_PARTS OF THE EXERCISE_:
(1) In the Xen mailing-list post below, copy out the passage that begins at the words "To: xen-devel@lists.xensource.com; +Cc: andrew.thomas" and stops after the words "timer interrupts correctly..".
(2) According to the Xen mailing-list post below, which scheduler was in use when the problem appeared?
(3) Write a continuation of the Xen mailing-list post below, starting after its final sentence.

_TEXT EXTRACT_:
────────────────

* issue with PLE and/or scheduler
@ 2011-12-19 23:10 andrew thomas
2011-12-23 2:44 ` Zhang, Xiantao
0 siblings, 1 reply; 2+ messages in thread
From: andrew thomas @ 2011-12-19 23:10 UTC (permalink / raw)
To: xen-devel@lists.xensource.com; +Cc: andrew.thomas
This is with xen-4.1-testing cs 23201:1c89f7d29fbb
and using the default "credit" scheduler.
I've run into an interesting issue with HVM guests which
make use of Pause Loop Exiting (ie. on westmere systems;
and also on romley systems): after yielding the cpu, guests
don't seem to receive timer interrupts correctly..
Some background: for historical reasons (ie old templates) we boot
OL/RHEL guests
with the following settings:
kernel parameters: clock=pit nohpet nopmtimer
vm.cfg: timer_mode = 2
With PLE enabled, 2.6.32 guests will crash early on with:
..MP-BIOS bug: 8254 timer not connected to IO-APIC
# a few lines omitted..
Kernel panic - not syncing: IO-APIC + timer doesn't work! Boot with
apic=debug
While 2.6.18-238 (ie OL/RHEL5u6) will fail to find the timer, but
continue and
lock up in the serial line initialization.

────────────────

_DATA EXTRACT_:

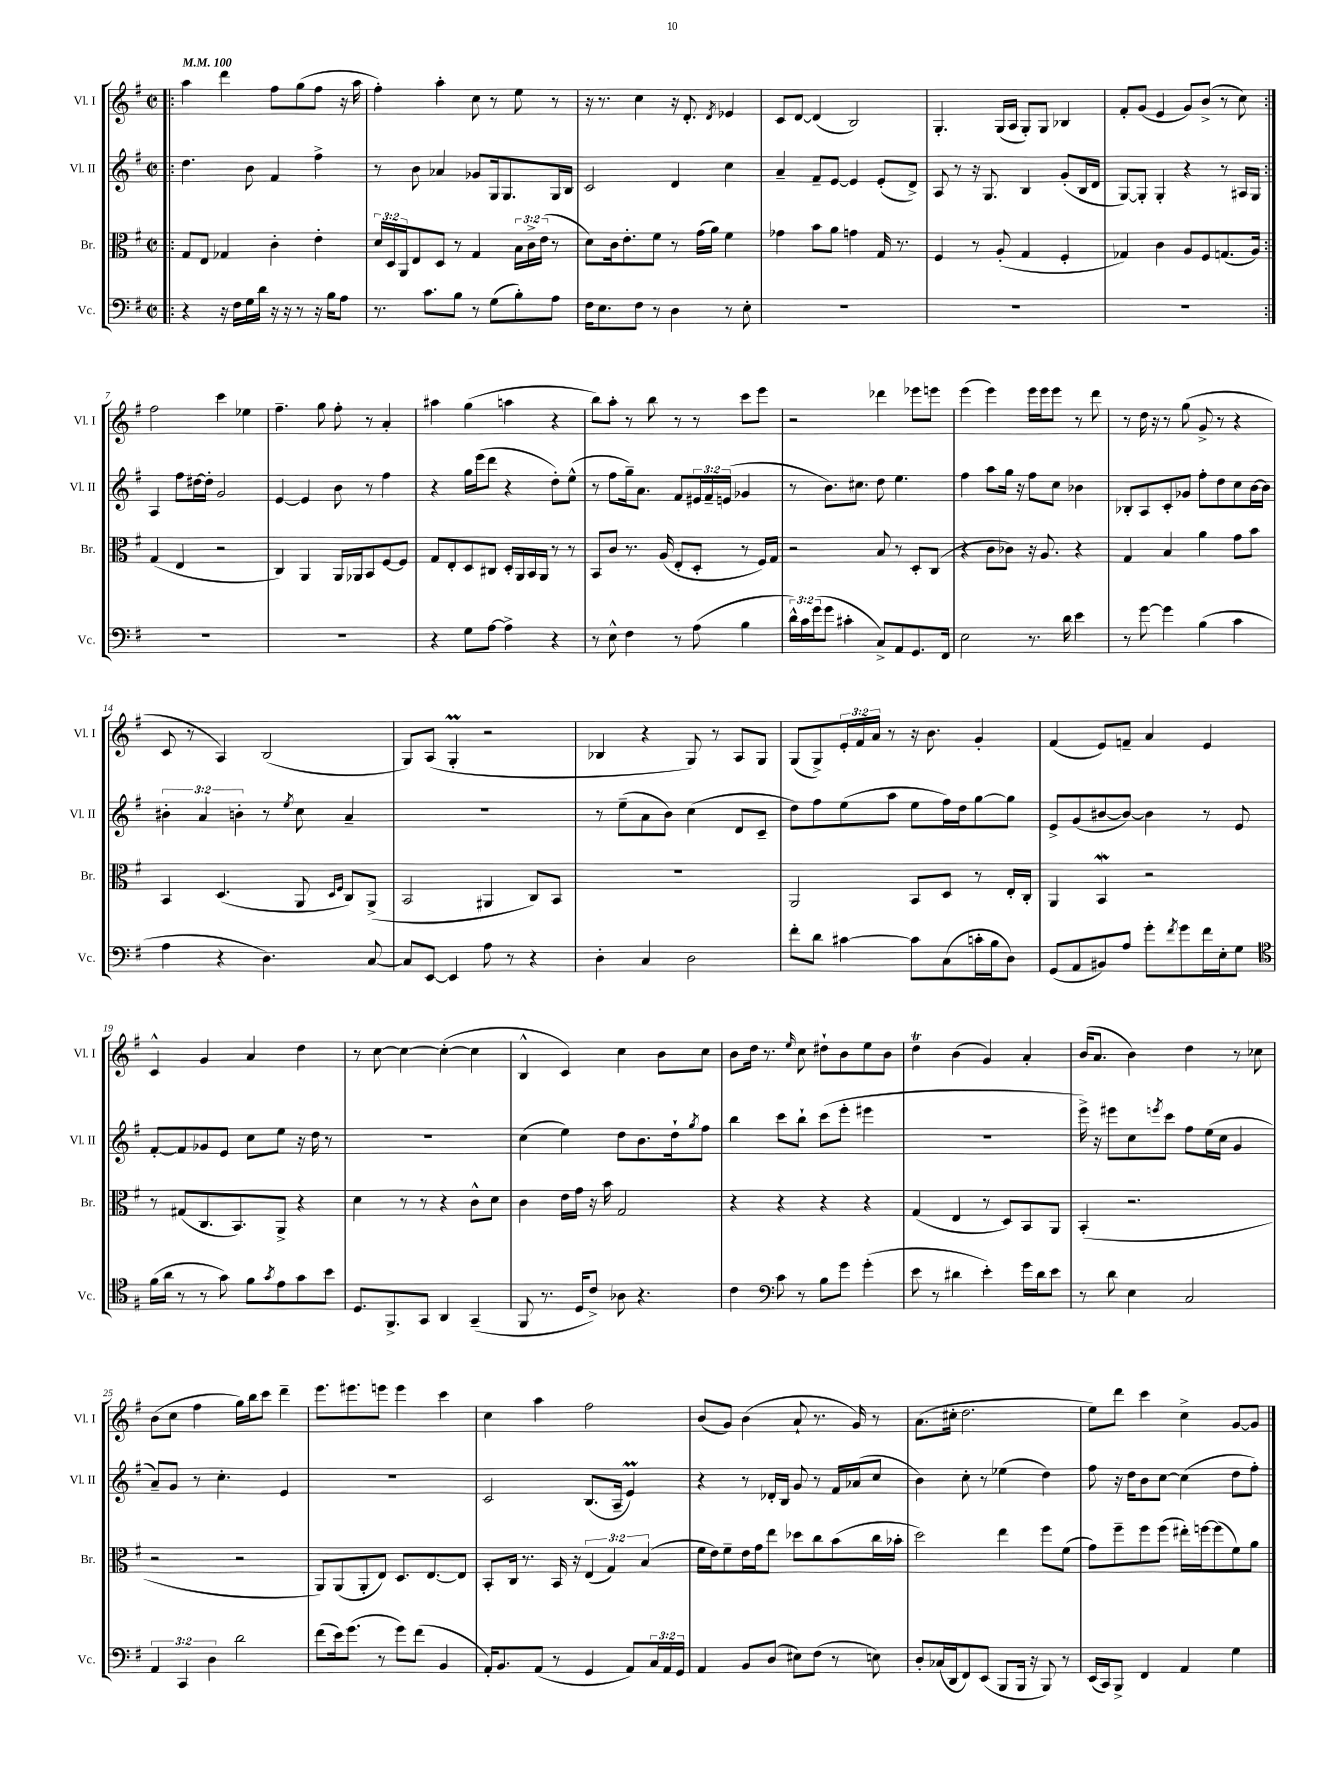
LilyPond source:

<<
\new StaffGroup <<
\new Staff = "s0" \with { instrumentName = "Vl. I" shortInstrumentName = "Vl. I" } {
    \clef treble \key g \major \defaultTimeSignature \time 2/2 \override Staff.TupletNumber.text = #tuplet-number::calc-fraction-text \tempo 4 = 100
    \repeat volta 2 { \bar ".|:" a''4 d'''4 fis''8 g''8( fis''8 r16 a''16 |
    fis''4-.) a''4-. c''8 r8 e''8 r8 |
    r16 r8. c''4 r16 d'8.-. \acciaccatura { d'8 } ees'4 |
    c'8 d'8~ d'4( b2) |
    g4.-. g16( a16 g8-.) g8 bes4 |
    fis'8-. g'8( e'4 g'8) b'8->( r8 c''8) | }
    fis''2 c'''4 ees''4 |
    fis''4.-- g''8 fis''8-. r8 a'4-. |
    ais''4 g''4( a''4 r4 |
    b''8) a''8-. r8 b''8 r8 r8 c'''8 e'''8 |
    r2 des'''4 ees'''8 e'''8 |
    e'''4( e'''4) e'''16 e'''16 e'''8 r8 d'''8 |
    r8 d''16 r16 r8 g''8( g'8-> r8 r4 |
    c'8 r8 a4) b2( |
    g8) a8( g4-.\prall r2 |
    bes4 r4 g8) r8 a8 g8 |
    g8( g8->) \tuplet 3/2 { e'16-. fis'16 a'16 } r8 r16 b'8. g'4-. |
    fis'4( e'8) f'8-- a'4 e'4 |
    c'4-^ g'4 a'4 d''4 |
    r8 c''8~ c''4~ c''4~-.( c''4 |
    b4-^ c'4) c''4 b'8 c''8 |
    b'8 d''16 r8. \grace { e''16 } c''8 dis''8-! b'8 e''8 b'8 |
    d''4\trill b'4( g'4) a'4-. |
    b'16( a'8. b'4) d''4 r8 ces''8 |
    b'8( c''8 fis''4 g''16) b''16 c'''8 d'''4-- |
    e'''8. eis'''8. e'''8 e'''4 c'''4 |
    c''4 a''4 fis''2 |
    b'8( g'8) b'4( a'8-! r8. g'16) r8 |
    a'8.( cis''16-. d''2. |
    e''8) d'''8 c'''4 c''4-> g'8~ g'8 \bar "|." |
}
\new Staff = "s1" \with { instrumentName = "Vl. II" shortInstrumentName = "Vl. II" } {
    \clef treble \key g \major \defaultTimeSignature \time 2/2 \override Staff.TupletNumber.text = #tuplet-number::calc-fraction-text
    \repeat volta 2 { \bar ".|:" d''4. b'8 fis'4 fis''4-> |
    r8 b'8 aes'4 ges'8 g16 g8. g16 b16 |
    c'2 d'4 c''4 |
    a'4-- fis'8-- e'8~ e'4 e'8-.( d'8->) |
    a8 r8 r16 g8. b4 g'8-.( b16 d'16 |
    g8~) g8-. g4-. r4 r8 ais16 g16 | }
    a4 fis''8 dis''16~ dis''16-. g'2 |
    e'4~ e'4 b'8 r8 fis''4 |
    r4 g''16 e'''16( d'''8 r4 d''8-.) e''8-^( |
    r8 fis''8 g''16--) a'8. fis'8 \tuplet 3/2 { eis'16 fis'16-- e'16( } ges'4 |
    r8 b'8.) cis''8. d''8 e''4. |
    fis''4 a''8 g''16 r16 fis''8 c''8 bes'4 |
    bes8-. a8 c'8-. ges'8 fis''8-. d''8 c''8 b'16~ b'16 |
    \tuplet 3/2 { bis'4-. a'4 b'4-. } r8 \acciaccatura { e''8 } c''8 a'4-- |
    r1 |
    r8 e''8--( a'8 b'8) c''4( d'8 c'8-- |
    d''8) fis''8 e''8( a''8 e''8 fis''16) d''16 g''8~ g''8 |
    e'8-> g'8( bis'8~ bis'8~) bis'4 r8 e'8 |
    fis'8~-. fis'8 ges'8 e'8 c''8 e''8 r16 d''16 r8 |
    r1 |
    c''4( e''4) d''8 b'8. d''16-! \acciaccatura { g''8 } fis''8 |
    b''4 c'''8 b''8-! c'''8( e'''8-. eis'''4 |
    r1 |
    e'''16->) r16 eis'''8 c''8 \acciaccatura { e'''8 } c'''8 fis''8 e''16( c''16 g'4 |
    a'8--) g'8 r8 c''4.-. e'4 |
    r1 |
    c'2 b8.( a16-- e'4\prall) |
    r4 r8 des'16-. b16 g'8 r8 fis'16 aes'16( c''8 |
    b'4) c''8-. r8 ees''4( d''4) |
    fis''8 r16 d''16 b'8 c''8~ c''4( d''8 fis''8-.) \bar "|." |
}
\new Staff = "s2" \with { instrumentName = "Br." shortInstrumentName = "Br." } {
    \clef alto \key g \major \defaultTimeSignature \time 2/2 \override Staff.TupletNumber.text = #tuplet-number::calc-fraction-text
    \repeat volta 2 { \bar ".|:" g8 e8 ges4 c'4-. e'4-. |
    \tuplet 3/2 { d'16 d16 a,16 } e8 d8 r8 g4 \tuplet 3/2 { b16 c'16-> e'16( } r8 |
    d'8) c'16 e'8.-. fis'8 r8 g'16( a'16) fis'4 |
    ges'4 b'8 a'8 g'4 g16 r8. |
    fis4 r8 a8-.( g4 fis4-. |
    ges4) c'4 a8 fis8 g8.( a16) | }
    g4( e4 r2 |
    c4) a,4 a,16 aes,16 b,8 fis8~ fis8 |
    g8 e8-. d8 cis8 d16-. a,16 b,16 a,16 r8 r8 |
    b,8 c'8 r8. a16( e8-. d8-. r8 fis16) g16 |
    r2 b8 r8 d8-. c8( |
    r4 c'8 ces'8) r16 a8. r4 |
    g4 b4 a'4 g'8 b'8 |
    b,4 d4.( a,8 \grace { d16 fis16 } c8) a,8->( |
    b,2 ais,4 c8) b,8 |
    R1 |
    a,2 b,8 d8 r8 e16-. c16-. |
    a,4 b,4\mordent r2 |
    r8 gis8( c8. b,8.) a,8-> r4 |
    d'4 r8 r8 r4 c'8-^ d'8 |
    c'4 e'16 g'16 r16 b'16 g2 |
    r4 r4 r4 r4 |
    g4( e4 r8 d8) b,8 a,8 |
    b,4-.( r2. |
    r2 r2 |
    a,8) a,8( a,8-. e8) d8. e8.~ e8 |
    b,8-. c16 r8. b,16 r16 \tuplet 3/2 { e4( g4) b4( } |
    fis'16 e'16) fis'8-- e'16 g'16 e''8 des''8 c''8 b'8( c''16 bes'16-. |
    d''2) e''4 fis''8 fis'8( |
    g'8) fis''8-- fis''8 fis''8( eis''16-.) f''16~ f''8( fis'8) a'8 \bar "|." |
}
\new Staff = "s3" \with { instrumentName = "Vc." shortInstrumentName = "Vc." } {
    \clef bass \key g \major \defaultTimeSignature \time 2/2 \override Staff.TupletNumber.text = #tuplet-number::calc-fraction-text
    \repeat volta 2 { \bar ".|:" r4 r16 fis16 g16 d'16 r16 r16 r8 r16 b16 a8 |
    r8. c'8. b8 r8 g8( b8-.) a8 |
    fis16 e8. fis8 r8 d4 r8 e8-. |
    r1 |
    R1 |
    R1 | }
    R1 |
    R1 |
    r4 g8 a8~ a4-> r4 |
    r8 e8-^ fis4 r8 a8( b4 |
    \tuplet 3/2 { d'16-^) c'16 g'16( } g'8 cis'4-. c8->) a,8 g,8. fis,16 |
    e2 r8. d'16 e'4 |
    r8 g'8~ g'4 b4( c'4 |
    a4 r4 d4.) c8~ |
    c8 e,8~ e,4 a8 r8 r4 |
    d4-. c4 d2 |
    fis'8-. d'8 cis'4~ cis'8 c8( c'16-. b16 d8) |
    g,8( a,8 bis,8) a8 g'8-. \acciaccatura { fis'8 } g'8 fis'16 e16-. g8 |
    \clef tenor fis'16( a'16 r8 r8 g'8) fis'8 \acciaccatura { g'8 } e'8 g'8 b'8 |
    d8. fis,8.-> g,8 a,4 g,4--( |
    fis,8 r8. d16 c'8->) aes8 r4. |
    c'4 \clef bass c'8 r8 b8 g'8 g'4-.( |
    e'8 r8 dis'4 e'4-.) g'16 dis'16 e'8 |
    r8 d'8 e4 c2 |
    \tuplet 3/2 { a,4 c,4 d4 } d'2 |
    fis'8( e'16) g'8.( r8 g'8) fis'8( b,4 |
    a,16-.) b,8. a,8( r8 g,4 a,8) \tuplet 3/2 { c16 a,16 g,16 } |
    a,4 b,8 d8( eis8) fis8( r8 e8) |
    d8-. ces16( d,16 fis,8) e,8( b,,8 b,,16 r16 b,,8) r8 |
    e,16( c,16) b,,8-> fis,4 a,4 g4 \bar "|." |
}
>>
>>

────────────────

_ANSWERS FOR THIS EXERCISE_:
(1)
To: xen-devel@lists.xensource.com; +Cc: andrew.thomas
This is with xen-4.1-testing cs 23201:1c89f7d29fbb
and using the default "credit" scheduler.
I've run into an interesting issue with HVM guests which
make use of Pause Loop Exiting (ie. on westmere systems;
and also on romley systems): after yielding the cpu, guests
don't seem to receive timer interrupts correctly..

(2) The default "credit" scheduler.

(3)
..MP-BIOS bug: 8254 timer not connected to IO-APIC
# continues until lock up here:
Serial: 8250/16550 driver $Revision: 1.90 $ 4 ports, IRQ sharing enabled
Instrumenting the 2.6.32 code (ie timer_irq_works()) shows that jiffies
isn't advancing (or only 1 or 2 ticks are
being received, which is insufficient for "working"). This is on a
"quiet" system with no other activity.
So, even though the guest has voluntarily yielded the cpu (through PLE),
I would still expect it to
receive every clock tick (even with timer_mode=2) as there is no other
work to do on the
system.
Disabling PLE allows both 2.6.18 and 2.6.32 guests to boot.. [As an
aside, so does setting ple_gap to
41 (ie prior to 21355:727ccaaa6cce) -- the perf counters show no exits
happening,
so this is equivalent to disabling PLE.]
I'm hoping someone who knows the scheduler well will be able to quickly
decide whether this is a bug or a feature...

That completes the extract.